For the most part, Dangerous Grounds’ ports of call—Haiti, Bolivia, Borneo, Madagascar, Ethiopia, Cambodia, Papua New Guinea, and Colombia—aren’t tourist destinations. It’s a good reminder that the network that’s airing the show is the Travel Channel, not the Vacation Channel. Andy Singer, the network’s general manager, told me the audience wants “what they can’t find in the guidebook. They want what they can’t just look up online.” In these entrepreneur-worshiping times, we can probably add the frisson of seeing a cool dude make a business deal.
Carmichael—tall, tattooed, and unpretentious—belongs to the same species as Anthony Bourdain, who will soon be departing the Travel Channel for CNN. Travel doesn’t call Todd Carmichael “the next Tony Bourdain,” but anyone who tunes in at 9 p.m. Monday, when the final episode of No Reservations leads in the 10 p.m. premiere of Dangerous Grounds, will see the similarities for themselves.
The Travel Channel—like its Scripps stable mates the Food Network and the Cooking Channel, HGTV and the DIY Network—understands the value of a charming, charismatic host.
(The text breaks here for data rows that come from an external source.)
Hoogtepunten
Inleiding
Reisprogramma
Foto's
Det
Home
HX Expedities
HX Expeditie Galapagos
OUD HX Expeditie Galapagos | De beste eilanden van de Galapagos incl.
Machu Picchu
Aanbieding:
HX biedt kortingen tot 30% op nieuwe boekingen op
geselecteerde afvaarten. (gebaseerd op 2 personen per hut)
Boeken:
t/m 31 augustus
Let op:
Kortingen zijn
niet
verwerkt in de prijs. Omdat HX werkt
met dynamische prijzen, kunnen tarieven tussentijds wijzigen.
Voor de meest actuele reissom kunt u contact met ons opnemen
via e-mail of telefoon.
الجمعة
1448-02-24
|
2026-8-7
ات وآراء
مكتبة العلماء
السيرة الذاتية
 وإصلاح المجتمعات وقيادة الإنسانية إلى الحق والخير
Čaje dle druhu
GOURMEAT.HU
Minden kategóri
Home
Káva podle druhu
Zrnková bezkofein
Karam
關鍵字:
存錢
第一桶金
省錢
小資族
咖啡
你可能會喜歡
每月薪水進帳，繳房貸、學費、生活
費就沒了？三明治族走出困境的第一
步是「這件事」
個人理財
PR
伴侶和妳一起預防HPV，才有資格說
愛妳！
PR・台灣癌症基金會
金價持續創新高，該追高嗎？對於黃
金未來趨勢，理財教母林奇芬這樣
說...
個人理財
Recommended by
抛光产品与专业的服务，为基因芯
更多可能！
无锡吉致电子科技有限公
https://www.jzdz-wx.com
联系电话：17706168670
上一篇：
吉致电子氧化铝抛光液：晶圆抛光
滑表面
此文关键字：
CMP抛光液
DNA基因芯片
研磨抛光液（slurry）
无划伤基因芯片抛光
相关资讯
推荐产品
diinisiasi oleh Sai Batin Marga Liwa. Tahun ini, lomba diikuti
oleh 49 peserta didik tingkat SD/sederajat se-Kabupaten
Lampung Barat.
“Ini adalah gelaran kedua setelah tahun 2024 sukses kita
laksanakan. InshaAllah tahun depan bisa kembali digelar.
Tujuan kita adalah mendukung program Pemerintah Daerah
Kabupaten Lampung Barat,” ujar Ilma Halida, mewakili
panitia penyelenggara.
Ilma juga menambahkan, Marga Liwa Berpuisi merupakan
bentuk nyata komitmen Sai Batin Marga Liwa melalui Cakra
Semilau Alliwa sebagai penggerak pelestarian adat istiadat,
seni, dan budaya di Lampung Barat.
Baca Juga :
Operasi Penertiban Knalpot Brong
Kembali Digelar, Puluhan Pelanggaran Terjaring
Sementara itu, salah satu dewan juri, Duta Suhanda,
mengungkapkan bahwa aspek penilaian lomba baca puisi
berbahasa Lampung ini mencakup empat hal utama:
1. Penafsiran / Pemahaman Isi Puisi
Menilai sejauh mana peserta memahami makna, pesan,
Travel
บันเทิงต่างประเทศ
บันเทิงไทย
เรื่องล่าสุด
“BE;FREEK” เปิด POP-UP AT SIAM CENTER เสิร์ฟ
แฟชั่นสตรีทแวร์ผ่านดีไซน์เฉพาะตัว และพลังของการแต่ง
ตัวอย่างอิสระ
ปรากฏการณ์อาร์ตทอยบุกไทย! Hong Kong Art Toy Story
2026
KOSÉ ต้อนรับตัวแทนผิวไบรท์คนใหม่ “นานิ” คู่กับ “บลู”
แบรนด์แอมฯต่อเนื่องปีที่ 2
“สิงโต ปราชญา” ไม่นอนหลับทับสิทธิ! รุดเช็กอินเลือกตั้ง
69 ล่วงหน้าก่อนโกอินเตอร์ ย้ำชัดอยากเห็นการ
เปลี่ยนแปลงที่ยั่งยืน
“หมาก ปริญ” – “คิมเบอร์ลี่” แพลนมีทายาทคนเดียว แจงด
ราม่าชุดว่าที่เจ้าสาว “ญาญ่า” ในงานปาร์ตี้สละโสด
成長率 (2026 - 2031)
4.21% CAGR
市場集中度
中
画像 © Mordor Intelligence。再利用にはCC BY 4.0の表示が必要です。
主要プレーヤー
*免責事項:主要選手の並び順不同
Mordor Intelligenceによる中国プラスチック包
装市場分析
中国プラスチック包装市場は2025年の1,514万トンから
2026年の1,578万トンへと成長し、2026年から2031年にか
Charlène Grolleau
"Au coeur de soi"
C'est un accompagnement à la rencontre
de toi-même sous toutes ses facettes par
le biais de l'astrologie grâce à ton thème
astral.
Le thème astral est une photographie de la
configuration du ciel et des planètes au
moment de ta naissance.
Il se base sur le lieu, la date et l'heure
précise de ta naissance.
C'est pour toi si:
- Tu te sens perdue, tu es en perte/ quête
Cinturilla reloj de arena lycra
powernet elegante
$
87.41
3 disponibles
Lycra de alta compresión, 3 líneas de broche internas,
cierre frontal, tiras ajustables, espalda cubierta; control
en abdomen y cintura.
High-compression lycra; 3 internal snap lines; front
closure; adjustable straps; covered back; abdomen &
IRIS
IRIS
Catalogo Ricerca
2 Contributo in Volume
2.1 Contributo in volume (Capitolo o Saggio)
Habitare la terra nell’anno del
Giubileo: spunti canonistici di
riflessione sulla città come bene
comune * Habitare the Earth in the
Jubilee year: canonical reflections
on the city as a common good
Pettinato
The Travel Channel’s offerings aren’t exactly unique: The “driving around America buying people’s junk” show Toy Hunter is a specialist version of History’s hit American Pickers; Baggage Battles feels a lot like A&E’s Storage Wars; Hotel Impossible is cut from the same cloth as Fox’s Hotel Hell.
It’s the talent that makes the difference. Jordan Hembrough’s goofy enthusiasm makes the dusty playthings he finds on Toy Hunter seem legitimately fascinating. And the Travel Channel’s advantage is that its hosts back up all that charm with expertise. Take Hotel Impossible’s Anthony Melchiorri. He “really is a hotel fixer; that’s what he does for a living,” Singer says. “We didn’t make that up, and there’s nobody better at it than him. Gordon Ramsey has a show about it, but that’s not his area of expertise. We speak with a level of authenticity and authority that only we can.” Todd Carmichael is the real deal, too. His company, La Colombe Torrefaction, is a $25-million-a-year business, and he’d be out on the trail of rare coffees whether or not a cameraman was along for the ride.
My sole reservation about Dangerous Grounds lies in its title: Although Carmichael is clearly an advanced-level thrill-seeker, will he put himself in peril every single week? And if he does, will his version of reality eventually start to seem juiced? But perhaps that’s all part of the job. The best coffee grows in some of the world’s most dangerous places. That’s probably what attracted Todd Carmichael to the business in the first place.